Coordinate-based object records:
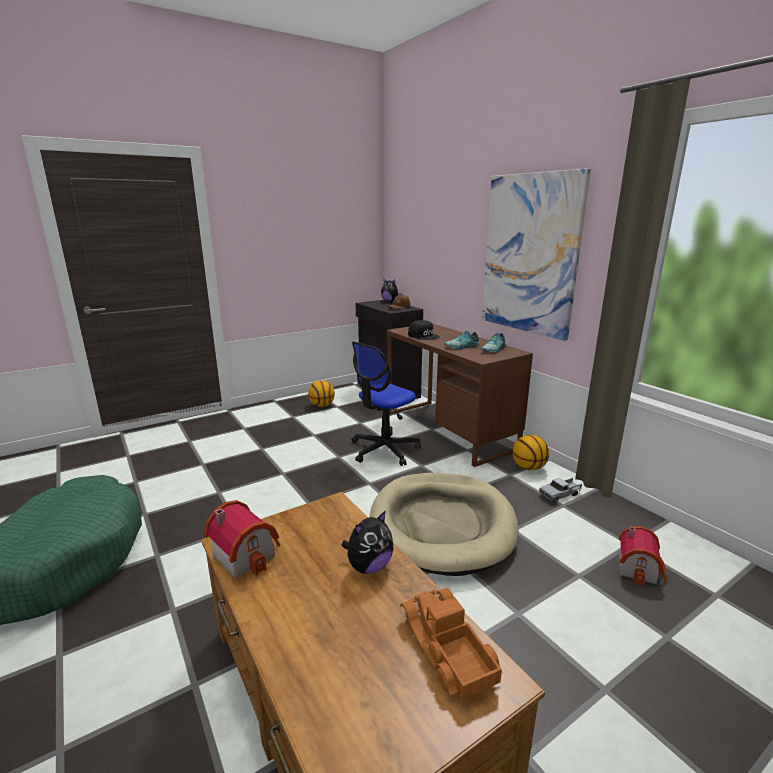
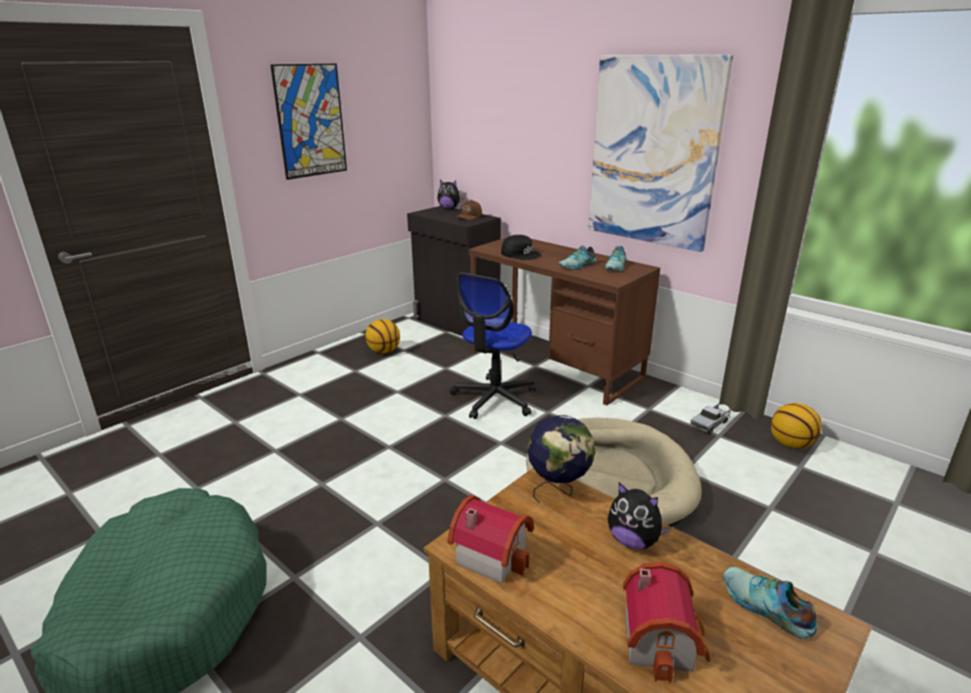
camera: 15 degrees left, 5 degrees up
plush toy [341,510,393,574] -> plush toy turned 90 degrees clockwise [608,483,671,550]
toy truck [400,588,502,699] -> shoe [723,567,818,638]
basketball [513,435,549,470] -> basketball moved to [771,403,822,449]
toy house [619,526,667,586] -> toy house moved to [623,562,711,683]
none -> picture [270,64,347,180]
none -> globe [527,415,595,504]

▶ _Your instructions_: Word for word, retype the lines from the one containing "basketball [513,435,549,470] ->" through the final line of the data, including both ends and nothing more.

▶ _Result of the task_:
basketball [513,435,549,470] -> basketball moved to [771,403,822,449]
toy house [619,526,667,586] -> toy house moved to [623,562,711,683]
none -> picture [270,64,347,180]
none -> globe [527,415,595,504]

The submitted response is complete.